Source data
━━━━━━━━━━
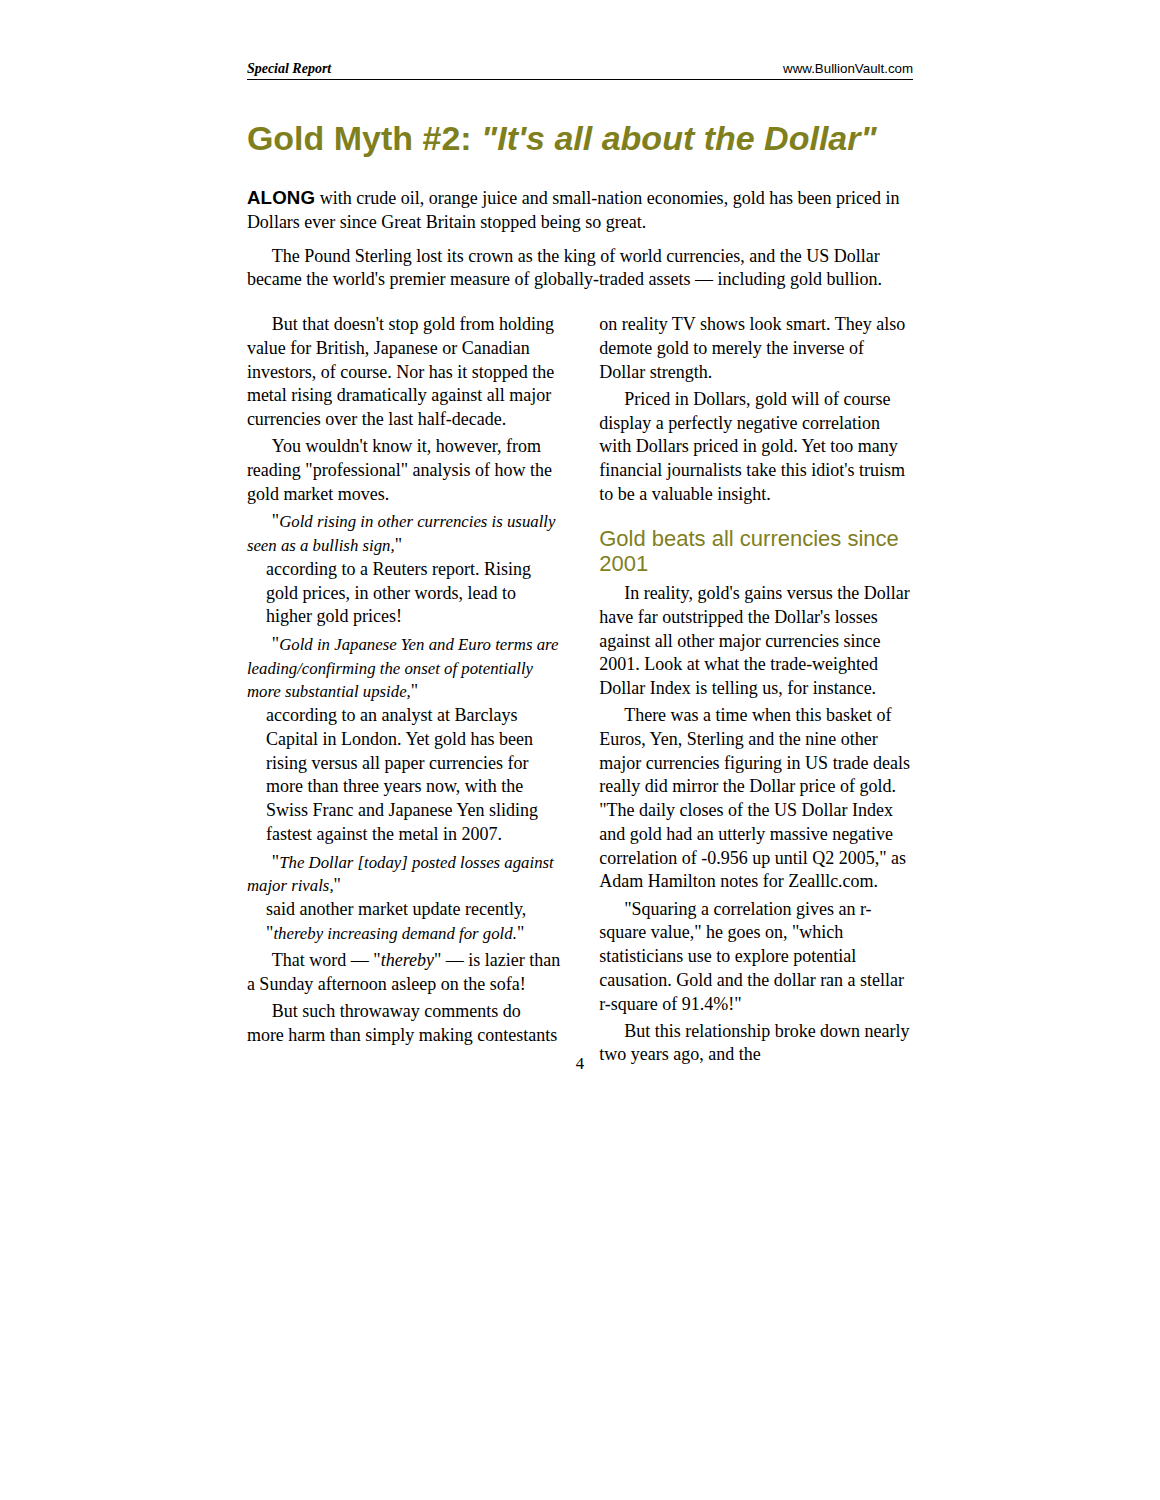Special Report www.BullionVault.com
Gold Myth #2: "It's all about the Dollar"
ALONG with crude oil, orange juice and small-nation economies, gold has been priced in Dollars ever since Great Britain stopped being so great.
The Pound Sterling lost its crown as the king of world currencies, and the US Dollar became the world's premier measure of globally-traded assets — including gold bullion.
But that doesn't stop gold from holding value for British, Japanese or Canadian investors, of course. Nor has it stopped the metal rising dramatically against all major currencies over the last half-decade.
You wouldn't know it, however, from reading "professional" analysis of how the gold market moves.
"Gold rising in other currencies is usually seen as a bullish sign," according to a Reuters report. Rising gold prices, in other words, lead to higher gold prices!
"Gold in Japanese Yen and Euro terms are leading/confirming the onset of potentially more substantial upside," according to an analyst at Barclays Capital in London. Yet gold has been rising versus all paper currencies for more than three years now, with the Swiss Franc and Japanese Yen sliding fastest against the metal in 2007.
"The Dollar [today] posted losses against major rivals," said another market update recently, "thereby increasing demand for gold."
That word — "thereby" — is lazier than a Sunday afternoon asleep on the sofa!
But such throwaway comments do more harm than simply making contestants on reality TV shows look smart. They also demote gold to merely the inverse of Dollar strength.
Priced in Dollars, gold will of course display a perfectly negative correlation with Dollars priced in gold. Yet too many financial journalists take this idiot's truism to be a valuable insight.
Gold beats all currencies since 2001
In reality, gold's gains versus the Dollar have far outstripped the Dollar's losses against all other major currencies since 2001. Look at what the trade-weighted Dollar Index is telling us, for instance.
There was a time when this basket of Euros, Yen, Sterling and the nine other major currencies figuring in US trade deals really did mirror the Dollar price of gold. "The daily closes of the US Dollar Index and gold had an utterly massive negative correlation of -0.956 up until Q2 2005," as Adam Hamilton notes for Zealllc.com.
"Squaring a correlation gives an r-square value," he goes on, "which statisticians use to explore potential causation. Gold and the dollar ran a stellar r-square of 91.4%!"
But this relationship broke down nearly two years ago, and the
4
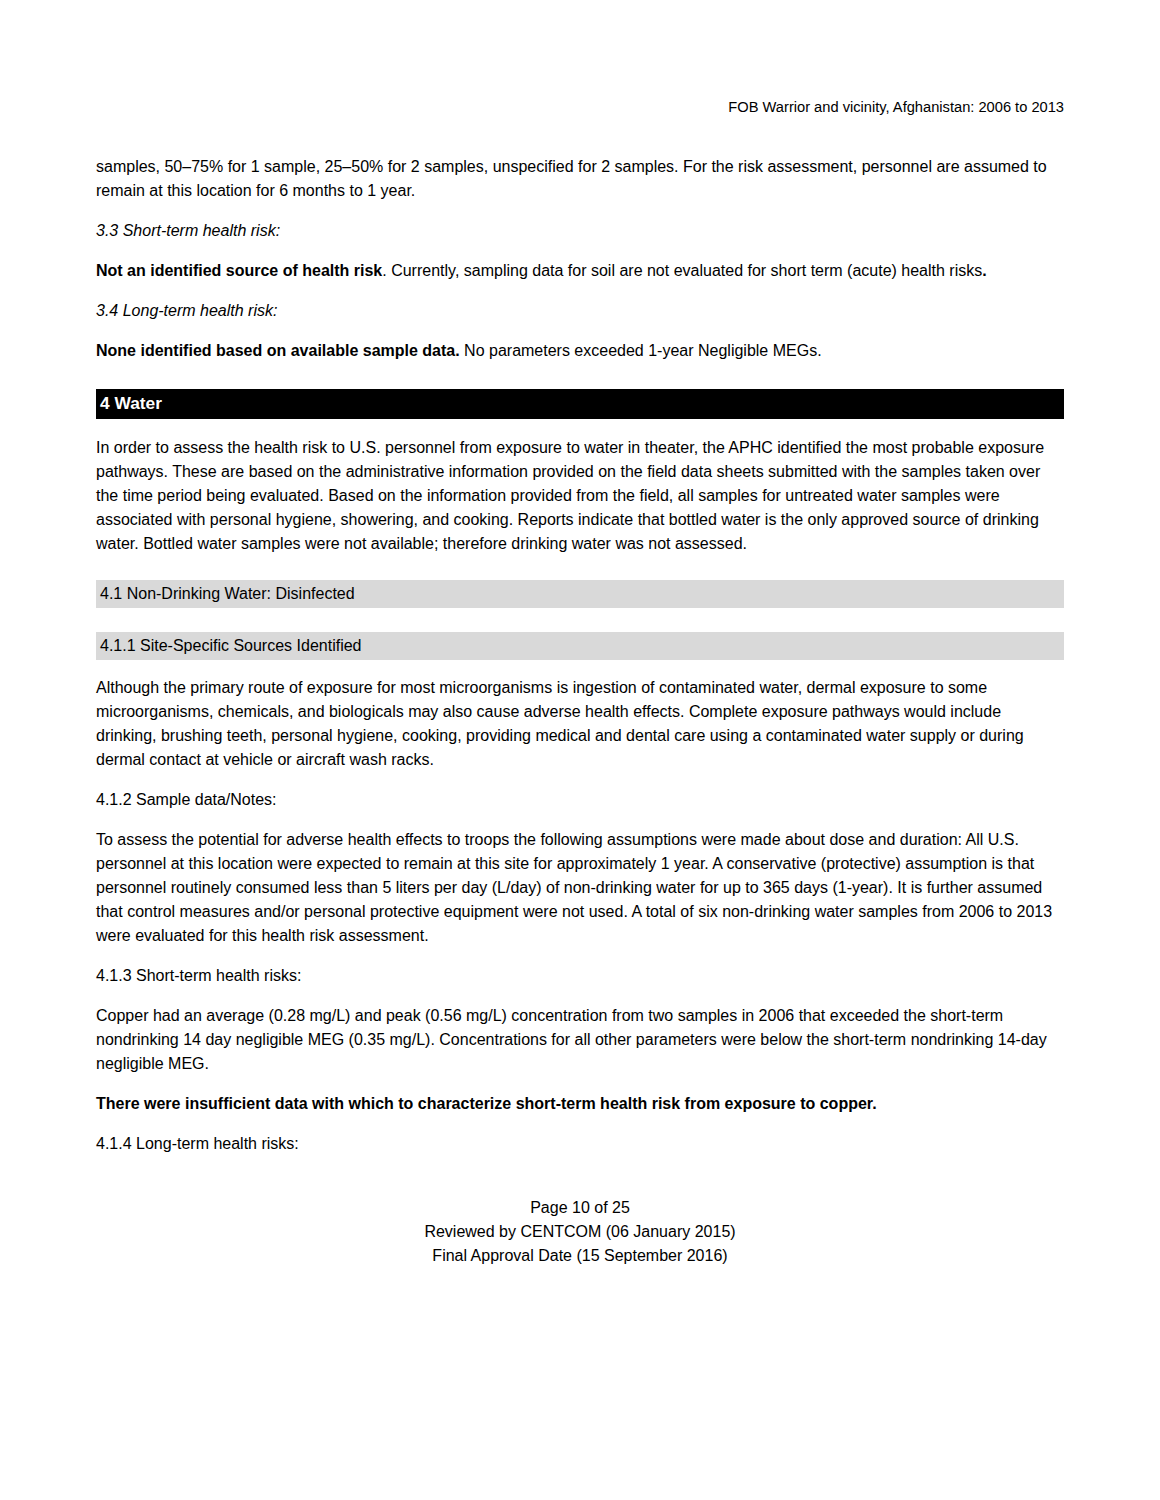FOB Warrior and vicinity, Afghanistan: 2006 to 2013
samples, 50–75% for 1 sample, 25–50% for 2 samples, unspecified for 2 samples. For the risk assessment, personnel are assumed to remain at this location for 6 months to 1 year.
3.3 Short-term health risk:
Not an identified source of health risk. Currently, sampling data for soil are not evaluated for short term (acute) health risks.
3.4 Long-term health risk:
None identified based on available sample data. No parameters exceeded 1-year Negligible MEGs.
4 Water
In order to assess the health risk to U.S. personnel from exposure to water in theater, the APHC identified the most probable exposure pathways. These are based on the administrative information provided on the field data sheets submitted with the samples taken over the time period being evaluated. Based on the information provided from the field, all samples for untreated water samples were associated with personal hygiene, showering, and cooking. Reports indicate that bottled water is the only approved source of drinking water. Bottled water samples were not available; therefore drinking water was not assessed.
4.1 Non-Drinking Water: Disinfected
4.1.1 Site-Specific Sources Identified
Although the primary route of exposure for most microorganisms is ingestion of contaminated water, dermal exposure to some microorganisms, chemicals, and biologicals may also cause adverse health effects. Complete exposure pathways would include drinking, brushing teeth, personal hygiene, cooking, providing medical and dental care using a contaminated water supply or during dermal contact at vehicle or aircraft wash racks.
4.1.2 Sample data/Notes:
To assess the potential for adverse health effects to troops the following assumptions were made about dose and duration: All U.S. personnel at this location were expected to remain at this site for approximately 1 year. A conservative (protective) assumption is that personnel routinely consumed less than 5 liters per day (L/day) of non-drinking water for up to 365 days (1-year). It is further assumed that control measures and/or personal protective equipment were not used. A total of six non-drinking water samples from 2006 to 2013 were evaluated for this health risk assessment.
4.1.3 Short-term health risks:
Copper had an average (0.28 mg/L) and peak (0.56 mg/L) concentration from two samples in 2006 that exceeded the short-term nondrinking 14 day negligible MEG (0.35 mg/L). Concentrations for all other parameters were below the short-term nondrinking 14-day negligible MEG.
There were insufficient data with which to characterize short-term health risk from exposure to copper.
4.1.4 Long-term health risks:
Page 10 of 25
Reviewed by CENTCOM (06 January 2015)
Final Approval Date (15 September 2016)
━━━━━━━━━━
§ AIM OF THE EXERCISE: Write out each line exactly, starting with the line that contains "There were insufficient" and stopping after the last line of the data.

§ WRITTEN REPLY:
There were insufficient data with which to characterize short-term health risk from exposure to copper.
4.1.4 Long-term health risks:
Page 10 of 25
Reviewed by CENTCOM (06 January 2015)
Final Approval Date (15 September 2016)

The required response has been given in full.